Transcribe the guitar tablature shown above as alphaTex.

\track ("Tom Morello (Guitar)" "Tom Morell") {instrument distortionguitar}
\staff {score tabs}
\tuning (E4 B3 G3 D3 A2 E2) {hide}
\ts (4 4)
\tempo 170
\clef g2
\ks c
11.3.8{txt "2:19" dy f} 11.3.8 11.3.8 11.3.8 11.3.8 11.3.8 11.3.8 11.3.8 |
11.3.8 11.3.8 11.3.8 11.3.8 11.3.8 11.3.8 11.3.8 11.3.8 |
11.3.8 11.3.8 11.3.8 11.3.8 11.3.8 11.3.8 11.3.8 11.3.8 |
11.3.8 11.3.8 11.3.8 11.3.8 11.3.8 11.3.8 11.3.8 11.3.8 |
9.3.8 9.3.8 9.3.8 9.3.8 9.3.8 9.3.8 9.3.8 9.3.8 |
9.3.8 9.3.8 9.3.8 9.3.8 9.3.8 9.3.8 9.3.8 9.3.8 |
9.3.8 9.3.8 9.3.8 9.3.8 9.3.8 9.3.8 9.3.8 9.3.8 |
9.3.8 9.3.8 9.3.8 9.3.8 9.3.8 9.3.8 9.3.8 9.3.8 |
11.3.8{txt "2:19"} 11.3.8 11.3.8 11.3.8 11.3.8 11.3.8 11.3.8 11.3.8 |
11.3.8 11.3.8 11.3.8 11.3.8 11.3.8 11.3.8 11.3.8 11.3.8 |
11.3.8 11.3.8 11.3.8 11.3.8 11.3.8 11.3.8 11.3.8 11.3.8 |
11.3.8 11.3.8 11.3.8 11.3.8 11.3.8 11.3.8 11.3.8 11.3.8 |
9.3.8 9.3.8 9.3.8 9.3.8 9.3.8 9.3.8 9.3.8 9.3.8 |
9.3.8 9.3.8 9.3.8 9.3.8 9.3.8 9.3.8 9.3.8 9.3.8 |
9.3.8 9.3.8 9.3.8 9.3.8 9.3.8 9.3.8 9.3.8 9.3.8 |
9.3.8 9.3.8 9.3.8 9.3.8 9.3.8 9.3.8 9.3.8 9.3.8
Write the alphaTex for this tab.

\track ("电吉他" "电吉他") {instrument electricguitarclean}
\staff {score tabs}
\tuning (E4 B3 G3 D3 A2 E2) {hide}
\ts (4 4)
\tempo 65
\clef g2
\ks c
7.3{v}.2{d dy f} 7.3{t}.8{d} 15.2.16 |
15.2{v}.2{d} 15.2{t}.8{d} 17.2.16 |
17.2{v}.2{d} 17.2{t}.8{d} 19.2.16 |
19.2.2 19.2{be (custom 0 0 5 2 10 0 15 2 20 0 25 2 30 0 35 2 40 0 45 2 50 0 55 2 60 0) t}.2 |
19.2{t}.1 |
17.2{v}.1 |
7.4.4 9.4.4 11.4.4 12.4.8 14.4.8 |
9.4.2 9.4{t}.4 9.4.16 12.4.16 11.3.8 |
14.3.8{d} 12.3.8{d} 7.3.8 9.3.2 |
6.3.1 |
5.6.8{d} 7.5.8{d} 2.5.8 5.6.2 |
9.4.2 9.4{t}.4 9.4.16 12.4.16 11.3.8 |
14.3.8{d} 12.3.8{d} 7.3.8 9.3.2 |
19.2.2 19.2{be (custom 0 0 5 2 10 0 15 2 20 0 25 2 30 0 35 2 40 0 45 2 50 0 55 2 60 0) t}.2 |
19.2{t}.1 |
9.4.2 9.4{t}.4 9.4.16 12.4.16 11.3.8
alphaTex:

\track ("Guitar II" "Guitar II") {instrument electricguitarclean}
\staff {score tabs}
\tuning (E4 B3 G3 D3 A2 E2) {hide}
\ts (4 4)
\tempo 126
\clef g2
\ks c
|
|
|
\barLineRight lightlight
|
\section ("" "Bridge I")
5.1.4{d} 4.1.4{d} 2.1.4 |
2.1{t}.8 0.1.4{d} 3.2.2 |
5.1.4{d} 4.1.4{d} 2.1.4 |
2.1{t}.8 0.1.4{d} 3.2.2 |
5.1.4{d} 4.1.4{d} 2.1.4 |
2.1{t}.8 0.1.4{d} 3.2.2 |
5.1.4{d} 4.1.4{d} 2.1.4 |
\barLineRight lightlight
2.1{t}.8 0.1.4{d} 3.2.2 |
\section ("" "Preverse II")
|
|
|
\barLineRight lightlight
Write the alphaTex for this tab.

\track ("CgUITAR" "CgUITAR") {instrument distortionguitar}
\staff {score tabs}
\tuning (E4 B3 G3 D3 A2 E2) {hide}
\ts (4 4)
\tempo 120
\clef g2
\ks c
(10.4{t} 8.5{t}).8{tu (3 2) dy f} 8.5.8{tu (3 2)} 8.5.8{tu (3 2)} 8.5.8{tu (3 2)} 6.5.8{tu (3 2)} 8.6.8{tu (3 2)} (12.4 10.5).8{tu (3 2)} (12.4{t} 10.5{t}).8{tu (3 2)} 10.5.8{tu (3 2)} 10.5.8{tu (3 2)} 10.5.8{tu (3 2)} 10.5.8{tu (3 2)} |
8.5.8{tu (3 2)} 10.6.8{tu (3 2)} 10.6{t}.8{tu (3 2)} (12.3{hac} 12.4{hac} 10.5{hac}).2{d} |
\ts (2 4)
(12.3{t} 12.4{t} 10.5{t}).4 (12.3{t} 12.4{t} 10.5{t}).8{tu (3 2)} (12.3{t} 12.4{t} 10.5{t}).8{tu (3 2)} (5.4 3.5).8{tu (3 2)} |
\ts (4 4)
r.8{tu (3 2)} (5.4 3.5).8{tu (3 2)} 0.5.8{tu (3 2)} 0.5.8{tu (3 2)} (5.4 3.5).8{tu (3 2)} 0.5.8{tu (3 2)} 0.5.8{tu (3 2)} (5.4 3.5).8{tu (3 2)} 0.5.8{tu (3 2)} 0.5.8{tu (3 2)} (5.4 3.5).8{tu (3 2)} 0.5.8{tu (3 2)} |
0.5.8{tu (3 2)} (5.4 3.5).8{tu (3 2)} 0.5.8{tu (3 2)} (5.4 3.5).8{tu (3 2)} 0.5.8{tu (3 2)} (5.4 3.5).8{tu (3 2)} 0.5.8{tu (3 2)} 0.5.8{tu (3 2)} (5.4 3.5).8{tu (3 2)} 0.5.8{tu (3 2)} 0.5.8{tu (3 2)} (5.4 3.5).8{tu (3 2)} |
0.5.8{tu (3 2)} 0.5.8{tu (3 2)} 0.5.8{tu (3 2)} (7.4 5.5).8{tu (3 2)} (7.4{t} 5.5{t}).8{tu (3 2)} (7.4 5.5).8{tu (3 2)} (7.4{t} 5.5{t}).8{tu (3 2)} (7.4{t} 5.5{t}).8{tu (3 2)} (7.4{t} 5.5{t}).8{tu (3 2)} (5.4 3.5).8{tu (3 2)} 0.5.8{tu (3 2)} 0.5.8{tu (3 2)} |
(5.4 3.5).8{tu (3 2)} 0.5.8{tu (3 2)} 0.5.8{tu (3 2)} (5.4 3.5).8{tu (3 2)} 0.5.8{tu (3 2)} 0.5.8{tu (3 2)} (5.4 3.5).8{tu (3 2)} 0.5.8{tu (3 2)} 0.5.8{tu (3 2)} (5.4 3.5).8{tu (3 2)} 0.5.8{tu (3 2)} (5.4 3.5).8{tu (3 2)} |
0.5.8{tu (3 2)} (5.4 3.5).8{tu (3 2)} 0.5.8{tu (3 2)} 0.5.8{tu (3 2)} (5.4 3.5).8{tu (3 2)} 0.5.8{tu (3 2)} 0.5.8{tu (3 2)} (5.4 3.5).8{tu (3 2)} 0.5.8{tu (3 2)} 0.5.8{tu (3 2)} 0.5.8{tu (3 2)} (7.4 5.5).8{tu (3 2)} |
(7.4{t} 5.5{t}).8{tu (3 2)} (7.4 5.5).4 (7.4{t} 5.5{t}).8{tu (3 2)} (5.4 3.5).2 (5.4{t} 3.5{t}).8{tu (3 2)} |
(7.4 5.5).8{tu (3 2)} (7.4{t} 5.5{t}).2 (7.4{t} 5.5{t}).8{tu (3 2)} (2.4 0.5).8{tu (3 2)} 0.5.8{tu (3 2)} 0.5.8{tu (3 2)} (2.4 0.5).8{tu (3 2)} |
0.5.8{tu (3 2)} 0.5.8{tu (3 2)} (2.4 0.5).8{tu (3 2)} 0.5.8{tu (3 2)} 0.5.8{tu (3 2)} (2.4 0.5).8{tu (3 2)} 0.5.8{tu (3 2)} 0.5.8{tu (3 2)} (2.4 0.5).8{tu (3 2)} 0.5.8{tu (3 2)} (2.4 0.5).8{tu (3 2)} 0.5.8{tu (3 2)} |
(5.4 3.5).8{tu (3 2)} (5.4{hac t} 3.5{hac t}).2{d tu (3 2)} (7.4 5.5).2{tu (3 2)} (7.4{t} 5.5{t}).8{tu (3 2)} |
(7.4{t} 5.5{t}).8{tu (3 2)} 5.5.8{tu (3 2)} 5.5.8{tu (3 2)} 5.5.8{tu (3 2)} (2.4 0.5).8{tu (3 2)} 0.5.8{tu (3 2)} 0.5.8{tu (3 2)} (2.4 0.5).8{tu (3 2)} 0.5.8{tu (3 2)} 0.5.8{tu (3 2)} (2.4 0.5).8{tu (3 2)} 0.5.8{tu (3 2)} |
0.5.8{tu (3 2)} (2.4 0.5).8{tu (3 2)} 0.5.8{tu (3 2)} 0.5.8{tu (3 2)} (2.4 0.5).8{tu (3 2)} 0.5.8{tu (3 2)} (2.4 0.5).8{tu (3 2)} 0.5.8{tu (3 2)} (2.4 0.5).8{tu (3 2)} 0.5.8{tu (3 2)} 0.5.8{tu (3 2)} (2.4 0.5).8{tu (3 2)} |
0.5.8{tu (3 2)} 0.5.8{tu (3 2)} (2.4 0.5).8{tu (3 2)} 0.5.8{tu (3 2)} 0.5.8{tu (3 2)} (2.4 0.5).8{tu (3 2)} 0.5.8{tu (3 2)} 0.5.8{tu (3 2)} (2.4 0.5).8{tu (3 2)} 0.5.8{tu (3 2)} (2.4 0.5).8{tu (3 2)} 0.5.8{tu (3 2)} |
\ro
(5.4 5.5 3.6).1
+===+
Instructions to follow ::
Which of the lines above contain the string "tempo"? Report each of them in full.

Answer in full ::
\tempo 170
\tempo 65
\tempo 126
\tempo 120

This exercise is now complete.